The recall process dictates that upon the start of any session, the system loads the learnings most relevant to the current context. Following the session, a background distillation step processes the session transcript to extract durable lessons, which include corrections, effective techniques, and successful fixes. These lessons are then curated by merging overlapping insights and archiving any stale information. A crucial safety feature is implemented to ensure quality: the system filters out highly specific or transient failures, such as secrets, machine-specific paths, and one-off errors, before these inputs are processed by the large language model, thereby preventing the agent from learning erroneous or insecure information.

The system optionally integrates a community pool for sharing general agent lessons. If enabled, lessons can be contributed by users, but these contributions are subject to strict vetting and safety protocols. Contributions are content-addressed using BLAKE3 and signed using Ed25519 cryptography, which means the trust signal is derived from distinct GitHub accounts; this mechanism provides an advisory signal regarding trust rather than a hard trust gate, ensuring that contributions remain on the user's machine without explicit approval.

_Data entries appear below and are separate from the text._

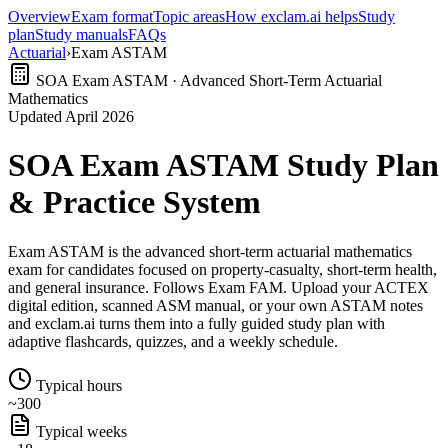
Overview
Exam format
Topic areas
How exclam.ai helps
Study
plan
Study manuals
FAQs
Actuarial
›
Exam ASTAM
SOA Exam ASTAM · Advanced Short-Term Actuarial
Mathematics
Updated April 2026
SOA Exam ASTAM Study Plan
& Practice System
Exam ASTAM is the advanced short-term actuarial mathematics
exam for candidates focused on property-casualty, short-term health,
and general insurance. Follows Exam FAM. Upload your ACTEX
digital edition, scanned ASM manual, or your own ASTAM notes
and exclam.ai turns them into a fully guided study plan with
adaptive flashcards, quizzes, and a weekly schedule.
Typical hours
~300
Typical weeks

Installation and operation require Python 3.10+ and access to an underlying code model such as Claude Code or Codex. The installation process includes setup steps that verify dependencies, and runtime behavior is managed through distinct commands that allow users to manage configuration, check status, synchronize with the community pool, review contributions, and explicitly forget specific learnings. The engine is modular, allowing for optional extras such as cryptographic signing or semantic recall, which fall back to standard hashing if those modules are not implemented. The system is built upon a framework where the agent can interact with the underlying code generation models while maintaining an internal, evolving memory of how successfully those interactions have gone.